- _Assigned task_: What follows is a set of entries; retype all of them exactly.
Top of Data provided
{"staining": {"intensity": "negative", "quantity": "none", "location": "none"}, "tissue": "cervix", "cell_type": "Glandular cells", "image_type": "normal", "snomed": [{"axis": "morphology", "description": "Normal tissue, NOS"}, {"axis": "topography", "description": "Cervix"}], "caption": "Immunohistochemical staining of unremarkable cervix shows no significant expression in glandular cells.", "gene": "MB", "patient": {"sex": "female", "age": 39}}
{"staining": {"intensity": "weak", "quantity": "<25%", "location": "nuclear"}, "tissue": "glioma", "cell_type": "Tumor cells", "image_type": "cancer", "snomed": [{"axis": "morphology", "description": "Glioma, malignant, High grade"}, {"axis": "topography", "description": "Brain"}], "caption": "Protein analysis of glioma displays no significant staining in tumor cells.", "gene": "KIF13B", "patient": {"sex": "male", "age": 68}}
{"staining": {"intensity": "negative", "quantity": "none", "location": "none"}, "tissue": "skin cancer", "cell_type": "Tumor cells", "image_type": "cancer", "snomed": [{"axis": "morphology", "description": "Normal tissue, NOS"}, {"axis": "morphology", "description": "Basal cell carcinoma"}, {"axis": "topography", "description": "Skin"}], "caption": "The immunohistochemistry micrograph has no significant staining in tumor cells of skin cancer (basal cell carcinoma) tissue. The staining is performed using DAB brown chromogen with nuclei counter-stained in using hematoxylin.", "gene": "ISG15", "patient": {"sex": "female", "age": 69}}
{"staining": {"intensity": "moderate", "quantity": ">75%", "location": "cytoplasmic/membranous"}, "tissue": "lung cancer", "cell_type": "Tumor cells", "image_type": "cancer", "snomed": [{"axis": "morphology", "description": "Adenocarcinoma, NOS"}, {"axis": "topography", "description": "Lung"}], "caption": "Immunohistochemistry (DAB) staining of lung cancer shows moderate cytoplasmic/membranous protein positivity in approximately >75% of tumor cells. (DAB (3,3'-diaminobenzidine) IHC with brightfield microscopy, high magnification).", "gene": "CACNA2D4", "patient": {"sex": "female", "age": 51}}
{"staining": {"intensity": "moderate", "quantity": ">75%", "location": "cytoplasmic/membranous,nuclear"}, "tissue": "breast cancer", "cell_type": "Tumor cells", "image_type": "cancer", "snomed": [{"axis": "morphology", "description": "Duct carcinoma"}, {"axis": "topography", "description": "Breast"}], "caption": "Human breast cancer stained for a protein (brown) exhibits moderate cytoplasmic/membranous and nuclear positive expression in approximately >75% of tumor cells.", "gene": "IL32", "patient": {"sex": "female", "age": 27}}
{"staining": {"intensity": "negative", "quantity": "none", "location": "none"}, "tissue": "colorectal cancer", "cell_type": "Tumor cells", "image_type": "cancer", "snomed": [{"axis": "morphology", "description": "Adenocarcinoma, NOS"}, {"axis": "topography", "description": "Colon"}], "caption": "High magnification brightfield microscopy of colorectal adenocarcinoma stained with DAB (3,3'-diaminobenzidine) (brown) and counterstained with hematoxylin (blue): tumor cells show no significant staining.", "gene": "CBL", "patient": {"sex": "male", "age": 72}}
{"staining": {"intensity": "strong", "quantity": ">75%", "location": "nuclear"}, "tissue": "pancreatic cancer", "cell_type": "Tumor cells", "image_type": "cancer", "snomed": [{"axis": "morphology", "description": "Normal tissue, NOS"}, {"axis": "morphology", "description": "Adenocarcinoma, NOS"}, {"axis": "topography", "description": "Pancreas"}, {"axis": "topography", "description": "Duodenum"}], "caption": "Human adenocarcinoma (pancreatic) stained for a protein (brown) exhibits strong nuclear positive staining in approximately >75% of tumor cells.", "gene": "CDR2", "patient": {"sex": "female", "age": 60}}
Bottom of Data provided
- _Solved exercise_:
{"staining": {"intensity": "negative", "quantity": "none", "location": "none"}, "tissue": "cervix", "cell_type": "Glandular cells", "image_type": "normal", "snomed": [{"axis": "morphology", "description": "Normal tissue, NOS"}, {"axis": "topography", "description": "Cervix"}], "caption": "Immunohistochemical staining of unremarkable cervix shows no significant expression in glandular cells.", "gene": "MB", "patient": {"sex": "female", "age": 39}}
{"staining": {"intensity": "weak", "quantity": "<25%", "location": "nuclear"}, "tissue": "glioma", "cell_type": "Tumor cells", "image_type": "cancer", "snomed": [{"axis": "morphology", "description": "Glioma, malignant, High grade"}, {"axis": "topography", "description": "Brain"}], "caption": "Protein analysis of glioma displays no significant staining in tumor cells.", "gene": "KIF13B", "patient": {"sex": "male", "age": 68}}
{"staining": {"intensity": "negative", "quantity": "none", "location": "none"}, "tissue": "skin cancer", "cell_type": "Tumor cells", "image_type": "cancer", "snomed": [{"axis": "morphology", "description": "Normal tissue, NOS"}, {"axis": "morphology", "description": "Basal cell carcinoma"}, {"axis": "topography", "description": "Skin"}], "caption": "The immunohistochemistry micrograph has no significant staining in tumor cells of skin cancer (basal cell carcinoma) tissue. The staining is performed using DAB brown chromogen with nuclei counter-stained in using hematoxylin.", "gene": "ISG15", "patient": {"sex": "female", "age": 69}}
{"staining": {"intensity": "moderate", "quantity": ">75%", "location": "cytoplasmic/membranous"}, "tissue": "lung cancer", "cell_type": "Tumor cells", "image_type": "cancer", "snomed": [{"axis": "morphology", "description": "Adenocarcinoma, NOS"}, {"axis": "topography", "description": "Lung"}], "caption": "Immunohistochemistry (DAB) staining of lung cancer shows moderate cytoplasmic/membranous protein positivity in approximately >75% of tumor cells. (DAB (3,3'-diaminobenzidine) IHC with brightfield microscopy, high magnification).", "gene": "CACNA2D4", "patient": {"sex": "female", "age": 51}}
{"staining": {"intensity": "moderate", "quantity": ">75%", "location": "cytoplasmic/membranous,nuclear"}, "tissue": "breast cancer", "cell_type": "Tumor cells", "image_type": "cancer", "snomed": [{"axis": "morphology", "description": "Duct carcinoma"}, {"axis": "topography", "description": "Breast"}], "caption": "Human breast cancer stained for a protein (brown) exhibits moderate cytoplasmic/membranous and nuclear positive expression in approximately >75% of tumor cells.", "gene": "IL32", "patient": {"sex": "female", "age": 27}}
{"staining": {"intensity": "negative", "quantity": "none", "location": "none"}, "tissue": "colorectal cancer", "cell_type": "Tumor cells", "image_type": "cancer", "snomed": [{"axis": "morphology", "description": "Adenocarcinoma, NOS"}, {"axis": "topography", "description": "Colon"}], "caption": "High magnification brightfield microscopy of colorectal adenocarcinoma stained with DAB (3,3'-diaminobenzidine) (brown) and counterstained with hematoxylin (blue): tumor cells show no significant staining.", "gene": "CBL", "patient": {"sex": "male", "age": 72}}
{"staining": {"intensity": "strong", "quantity": ">75%", "location": "nuclear"}, "tissue": "pancreatic cancer", "cell_type": "Tumor cells", "image_type": "cancer", "snomed": [{"axis": "morphology", "description": "Normal tissue, NOS"}, {"axis": "morphology", "description": "Adenocarcinoma, NOS"}, {"axis": "topography", "description": "Pancreas"}, {"axis": "topography", "description": "Duodenum"}], "caption": "Human adenocarcinoma (pancreatic) stained for a protein (brown) exhibits strong nuclear positive staining in approximately >75% of tumor cells.", "gene": "CDR2", "patient": {"sex": "female", "age": 60}}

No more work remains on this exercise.